Dziś głos ma druga strona - Zespół Szkół nr 2. Chyba nikt nie uwierzył, że suma 1,7 mln zł, którą przewiduje dyrektor Tomasz Bondarczyk, wystarczy na adaptację dwupiętrowej ruiny. - Pracuję 20 lat w zawodzie i wiem, jak powinna wyglądać placówka dla niepełnosprawnych - zapewnia Jarosław Niemyjski. - Na Przemysłowej w żaden sposób nie da się zapewnić bezpieczeństwa uczniom.
Działka jest mała, wokół pełno dymiących kominów. Budynek sąsiaduje ze stolarnią, kotłownią komunalną i transformatorem wysokiego napięcia.
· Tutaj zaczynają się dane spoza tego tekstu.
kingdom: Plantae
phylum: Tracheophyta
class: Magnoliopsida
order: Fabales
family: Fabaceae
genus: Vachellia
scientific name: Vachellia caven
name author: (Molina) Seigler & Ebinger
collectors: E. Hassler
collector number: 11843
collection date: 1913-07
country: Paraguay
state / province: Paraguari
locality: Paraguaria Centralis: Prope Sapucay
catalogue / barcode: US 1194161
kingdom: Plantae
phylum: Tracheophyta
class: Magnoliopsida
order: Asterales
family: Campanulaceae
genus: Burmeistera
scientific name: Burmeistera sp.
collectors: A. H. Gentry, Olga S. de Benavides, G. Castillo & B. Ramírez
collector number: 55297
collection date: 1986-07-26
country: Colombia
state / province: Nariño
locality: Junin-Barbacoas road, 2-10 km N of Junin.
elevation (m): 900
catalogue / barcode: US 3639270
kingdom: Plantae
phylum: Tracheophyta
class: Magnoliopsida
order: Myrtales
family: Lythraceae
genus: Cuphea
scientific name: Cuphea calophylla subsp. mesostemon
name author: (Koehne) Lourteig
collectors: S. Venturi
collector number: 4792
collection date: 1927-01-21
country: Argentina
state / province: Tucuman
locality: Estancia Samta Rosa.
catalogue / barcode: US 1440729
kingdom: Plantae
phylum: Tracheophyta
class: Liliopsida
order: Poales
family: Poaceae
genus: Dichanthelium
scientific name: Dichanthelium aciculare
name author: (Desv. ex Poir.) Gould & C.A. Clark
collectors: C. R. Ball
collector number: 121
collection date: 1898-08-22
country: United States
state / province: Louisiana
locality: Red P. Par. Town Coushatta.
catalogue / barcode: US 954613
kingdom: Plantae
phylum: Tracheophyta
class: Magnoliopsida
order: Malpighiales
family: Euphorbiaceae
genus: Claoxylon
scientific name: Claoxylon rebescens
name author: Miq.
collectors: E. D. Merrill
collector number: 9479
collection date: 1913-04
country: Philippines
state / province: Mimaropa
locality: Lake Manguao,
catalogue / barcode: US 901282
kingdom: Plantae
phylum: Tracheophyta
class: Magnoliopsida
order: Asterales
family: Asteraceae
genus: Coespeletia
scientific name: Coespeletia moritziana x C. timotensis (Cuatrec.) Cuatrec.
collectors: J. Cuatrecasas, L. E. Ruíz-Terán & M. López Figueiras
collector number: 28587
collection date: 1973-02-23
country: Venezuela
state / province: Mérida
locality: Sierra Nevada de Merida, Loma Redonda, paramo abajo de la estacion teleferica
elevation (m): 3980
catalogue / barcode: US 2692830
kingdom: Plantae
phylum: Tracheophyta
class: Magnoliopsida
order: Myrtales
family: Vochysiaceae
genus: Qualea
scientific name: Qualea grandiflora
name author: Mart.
Wyjście na drogę, którą jeżdżą samochody ze stolarni, urąga wszelkim zasadom bezpieczeństwa. Poza tym żadna instytucja nie pozwoli na usytuowanie internatu w strefie przemysłowej.
Starosta twierdził, że nowym lokum zainteresował się, bo takie potrzeby zgłaszała m.in. Wiesława Stafiej, szefowa WTZ. Nikomu jednak do głowy nie przyszło, że zaproponuje wygnanie niepełnosprawnych i uczniów szkoły specjalnej do strefy przemysłowej. - Aktualna siedziba szkoły przy Hallera jest na miarę naszych potrzeb, a edukacja specjalna wymaga właśnie centralnego, jak najbliżej środowiska, usytuowania szkoły - twierdzi Mirosław Niemyjska, dyrektorka ZS nr 2.
- Nigdy nie zabiegaliśmy o przeniesienie szkoły. Prosiliśmy o remont elewacji, wymianę okien i rewitalizację boisk.